But the air has introduced a third dimension into warfare, and with the advent of the aeroplane new and boundless possibilities are introduced. Hitherto war has been a gigantic game of draughts. Now it becomes a game of halma. Aircraft enables us to jump over the army which shields the enemy government, industry, and people, and so strike direct and immediately at the seat of the opposing will and policy. A nation’s nerve-system, no longer covered by the flesh of its troops, is now laid bare to attack, and, like the human nerves, the progress of civilization has rendered it far more sensitive than in earlier and more primitive times.

THE AIR WEAPON

In the Great War aircraft filled but an auxiliary rôle to the established arms, and their action against the moral objective was merely sporadic. The blow planned against Berlin, which might have revealed beyond question the decisive influence of the new arm, was still-born because of Germany’s haste to conclude an armistice. Those who depreciate the value of the air attack point to the comparatively small damage wrought by any particular attack in the Great War, arguing also that the influx of recruits after some of them showed that such “frightfulness” brought its own recoil in a stiffening of the national “upper lip.”

The best answer to this short-sighted deduction is to present a few facts. Between the 31st of May, 1915, and the 20th May, 1918, the German air-raids over the London area were carried out with an aggregate force of 13 Zeppelins and 128 aeroplanes, dropping in all less than 300 tons of bombs. The total result was 224 fires, 174 buildings completely destroyed, and 619 seriously damaged, a damage estimated in money at something over £2,000,000. This was achieved for the most part in face of strong air and ground defences, and in a war where the total British air force was never markedly inferior in size to its enemy, indeed generally the reverse.

Let us for a moment take a modern comparison, simply to point the moral. France has 990 aeroplanes in the home country, Great Britain 312—and this is a notable increase on the situation two years ago. Even allowing an ample margin of aircraft to hold the British air fleet in check, it would be easily possible for a greater weight of bombs to be dropped on London in one day than in the whole of the Great War, and to repeat the dose at frequent and brief intervals.
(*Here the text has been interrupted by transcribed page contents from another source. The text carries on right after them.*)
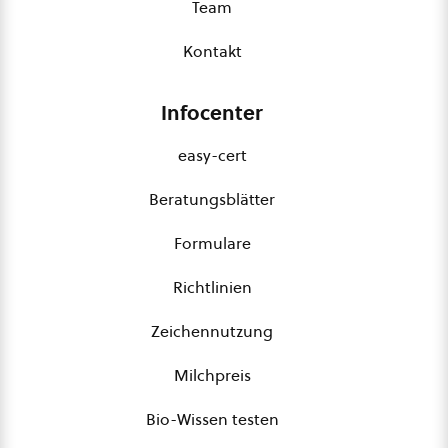
Team
Kontakt
Infocenter
easy-cert
Beratungsblätter
Formulare
Richtlinien
Zeichennutzung
Milchpreis
Bio-Wissen testen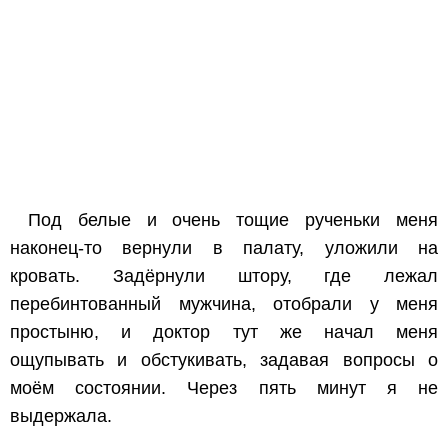
Под белые и очень тощие рученьки меня
наконец-то вернули в палату, уложили на
кровать. Задёрнули штору, где лежал
перебинтованный мужчина, отобрали у меня
простыню, и доктор тут же начал меня
ощупывать и обстукивать, задавая вопросы о
моём состоянии. Через пять минут я не
выдержала.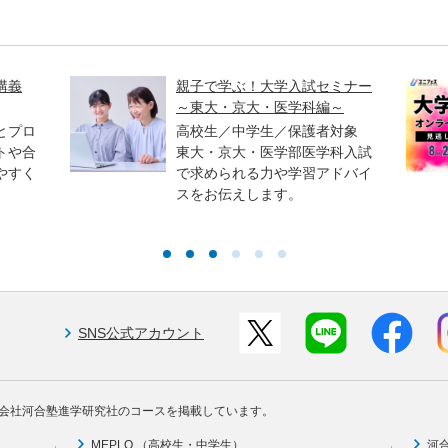
講義
親子で学ぶ！大学入試セミナー
～東大・京大・医学科編～
とプロ
高校生／中学生／保護者対象
トや合
東大・京大・医学部医学科入試
やすく
で求められる力や学習アドバイ
スをお伝えします。
SNS公式アカウント
会社河合塾進学研究社のコースを掲載しています。
MEPLO （高校生・中学生）
河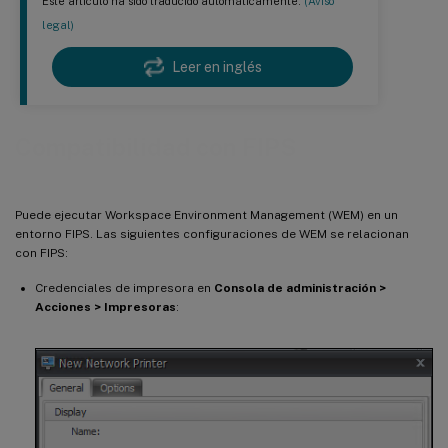
Este artículo ha sido traducido automáticamente.
(Aviso
legal)
Leer en inglés
Compatibilidad con FIPS
Puede ejecutar Workspace Environment Management (WEM) en un
entorno FIPS. Las siguientes configuraciones de WEM se relacionan
con FIPS:
Credenciales de impresora en
Consola de administración >
Acciones > Impresoras
:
A damage spread over three years is a flimsy basis on which to estimate the moral and material results of such a blow concentrated on a single day, delivered with an accuracy and destructive effect unrealizable by the primitive instruments of 1915–1918. Moreover, what is an air fleet of a thousand compared with future possibilities, as civil aviation develops?

Witnesses of the earlier air attacks before our defence was organized, will not be disposed to underestimate the panic and disturbance that would result from a concentrated blow dealt by a superior air fleet. Who that saw it will ever forget the nightly sight of the population of a great industrial and shipping town, such as Hull, streaming out into the fields on the first sound of the alarm signals? Women, children, babies in arms, spending night after night huddled in sodden fields, shivering under a bitter wintry sky—the exposure must have caused far more harm than the few bombs dropped from two or three Zeppelins.

Of the crippling effect on industrial output, let facts speak: “In 1916, hostile aircraft approached the Cleveland district in thirteen different weeks—which reduced the year’s output in that district by 390,000 tons (of pig-iron), or one-sixth of the annual output. In certain armament works it was observed that on the days following raids, skilled men made more mistakes in precision work than usual, the quality of the work done was inferior, while air raids made a constant output impossible.”

Those pundits who prate about the “armed forces” objective appear to forget that an army without munitions is a somewhat useless instrument.

Imagine for a moment that, of two centralized industrial nations at war, one possesses a superior air force, the other a superior army. Provided that the blow be sufficiently swift and powerful, there is no reason why within a few hours, or at most days from the commencement of hostilities, the nerve system of the country inferior in air power should not be paralysed.